The Rouhani Administration
Policymakers looking for an opportunity like the one lost in the wake of 9/11 see reason for optimism in the 2013 election of President Rouhani. Of the six candidates who ran for president, Rouhani was by far the least conservative. After winning the election by an overwhelming margin, Rouhani placed several Khatami-era officials in his cabinet. Like Khatami, Rouhani has made outreach to the West, and the United States in particular, a key issue. However, these similarities are superficial and the circumstances under which the two administrations governed substantially different.
Previously, Rouhani burnished his conservative credentials when, as Deputy Speaker of the majlis and member of the conservative party ruling it, he participated in the impeachment of reformists serving in the Khatami administration. Rather than joining the reformist wave that swept through the majlis in February 2000, he succumbed to it.
Moreover, neither Iran’s internal dynamics nor outside pressure hint at an opportunity to effect change through applying diplomatic power. The relationship between Iran’s elected and unelected bodies today is not nearly as contentious, if at all, as it was during Khatami’s presidency. Finally, the economic sanctions levied against Iran, while severe, do not approximate the existential threat of a United States military that had just overthrown the regimes in Afghanistan and Iraq.

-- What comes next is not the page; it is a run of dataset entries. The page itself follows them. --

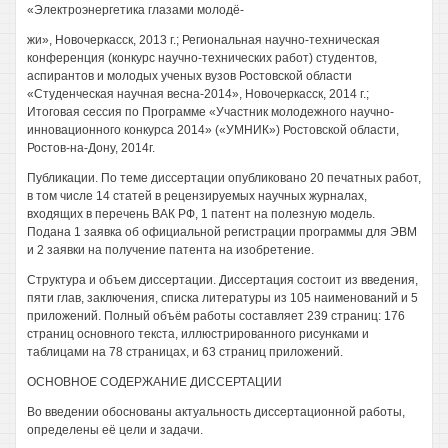
«Электроэнергетика глазами молодё-
жи», Новочеркасск, 2013 г.; Региональная научно-техническая
конференция (конкурс научно-технических работ) студентов,
аспирантов и молодых ученых вузов Ростовской области
«Студенческая научная весна-2014», Новочеркасск, 2014 г.;
Итоговая сессия по Программе «Участник молодежного научно-
инновационного конкурса 2014» («УМНИК») Ростовской области,
Ростов-на-Дону, 2014г.
Публикации. По теме диссертации опубликовано 20 печатных работ,
в том числе 14 статей в рецензируемых научных журналах,
входящих в перечень ВАК РФ, 1 патент на полезную модель.
Подана 1 заявка об официальной регистрации программы для ЭВМ
и 2 заявки на получение патента на изобретение.
Структура и объем диссертации. Диссертация состоит из введения,
пяти глав, заключения, списка литературы из 105 наименований и 5
приложений. Полный объём работы составляет 239 страниц: 176
страниц основного текста, иллюстрированного рисунками и
таблицами на 78 страницах, и 63 страниц приложений.
ОСНОВНОЕ СОДЕРЖАНИЕ ДИССЕРТАЦИИ
Во введении обоснованы актуальность диссертационной работы,
определены её цели и задачи.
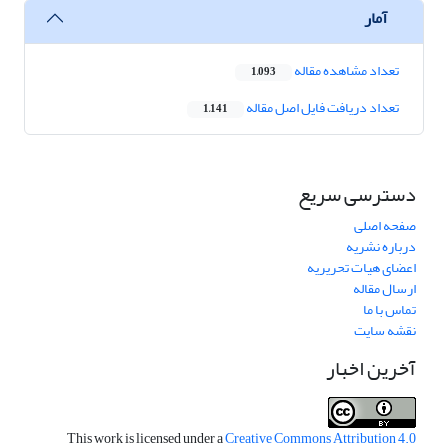
آمار
تعداد مشاهده مقاله
1,093
تعداد دریافت فایل اصل مقاله
1,141
دسترسی سریع
صفحه اصلی
درباره نشریه
اعضای هیات تحریریه
ارسال مقاله
تماس با ما
نقشه سایت
آخرین اخبار
This work is licensed under a
Creative Commons Attribution 4.0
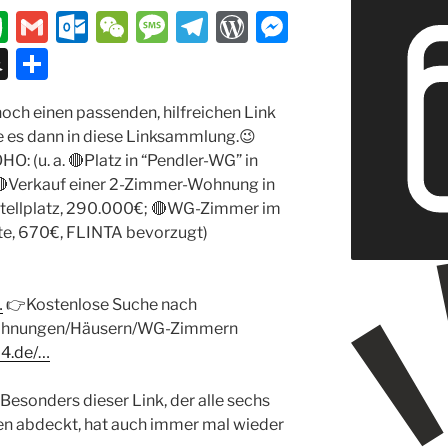
E
G
O
W
M
T
W
M
v
m
ut
e
e
el
or
e
S
T
er
ai
lo
C
ss
e
d
ss
n
ei
noch einen passenden, hilfreichen Link
n
l
o
h
a
gr
P
e
a
le
 es dann in diese Linksammlung.
😉
ot
k.
at
g
a
re
n
p
n
O: (u. a.
🔴
Platz in “Pendler-WG” in
e
c
e
m
ss
g
c

Verkauf einer 2-Zimmer-Wohnung in
tellplatz, 290.000€;
o
🔴
WG-Zimmer im
er
h
ate, 670€, FLINTA bevorzugt)
m
at
…
👉
Kostenlose Suche nach
ohnungen/Häusern/WG-Zimmern
24.de/…
Besonders dieser Link, der alle sechs
abdeckt, hat auch immer mal wieder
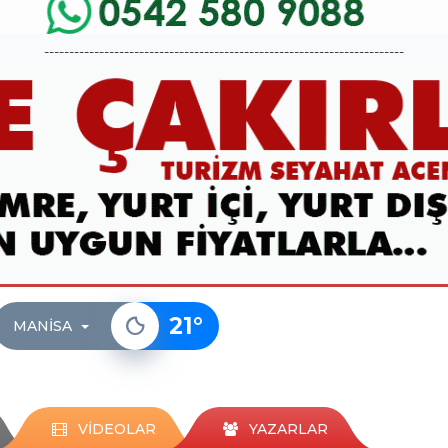
------------------------------------------------------------------------
21
°
MANISA
VİDEOLAR
YAZARLAR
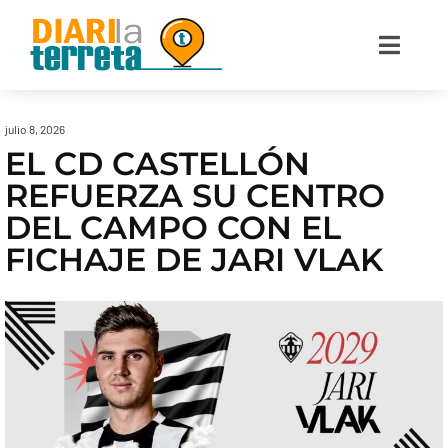
julio 8, 2026
EL CD CASTELLÓN
REFUERZA SU CENTRO
DEL CAMPO CON EL
FICHAJE DE JARI VLAK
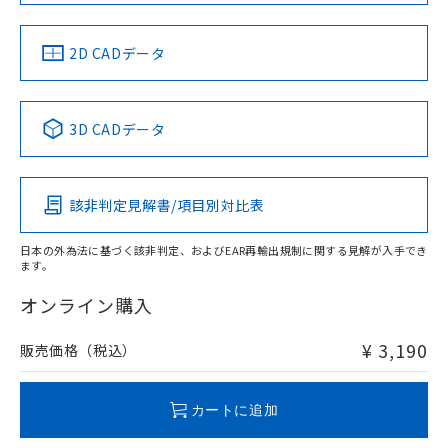
中国 RoHS
注意事項・凡例
2D CADデータ
中国 RoHS表
※1 ※2
3D CADデータ
Pb
Hg
Cd
Cr(VI)
該非判定見解書/項目別対比表
X
O
O
O
日本の外為法に基づく該非判定、およびEAR再輸出規制に関する見解が入手でき
ます。
"対応済み"や非含有の記載がされた商品であっても、流通
在庫等で未対応品が混在する可能性があります。
オンライン購入
非含有品が必要な際は、弊社営業部門もしくは販売店へお
問い合わせください。
¥ 3,190
販売価格（税込）
この製品のRoHS/REACH対応状況ページへ
カートに追加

The lack of relative pressure on the Iranian regime is reflected in the current negotiations over Iran’s uranium enrichment program. Whereas the Khatami administration made an offer post-9/11 that would have fundamentally changed the U.S.-Iran relationship, Rouhani’s offer made no mention of Israel or removal of support for militant groups operating in the Middle East. His willingness to open Iran’s declared nuclear facilities to inspection and to reduce, but not eliminate, uranium enrichment are relatively minor concessions in exchange for the lifting of economic sanctions. An acceptance of Khatami’s offer would have widened the gulf between Iran’s elected officials and the Guardian Council; an acceptance of Rouhani’s offer would reflect the Guardian Council’s wishes.
That the opportunity for a rapprochement between the United States and Iran rarely presents itself is hardly surprising. Since 1979, the only opportunity for such a rapprochement occurred when a catastrophic event coincided with a power struggle within Iran. Since then, the Guardian Council has taken steps to ensure that such an opportunity, however remote, does not happen again. The United States cannot expect a reformist to ascend to the Iranian presidency any more than it would welcome a national catastrophe to take advantage of it. Little about Rouhani or Iran’s domestic situation should lead the United States to think otherwise.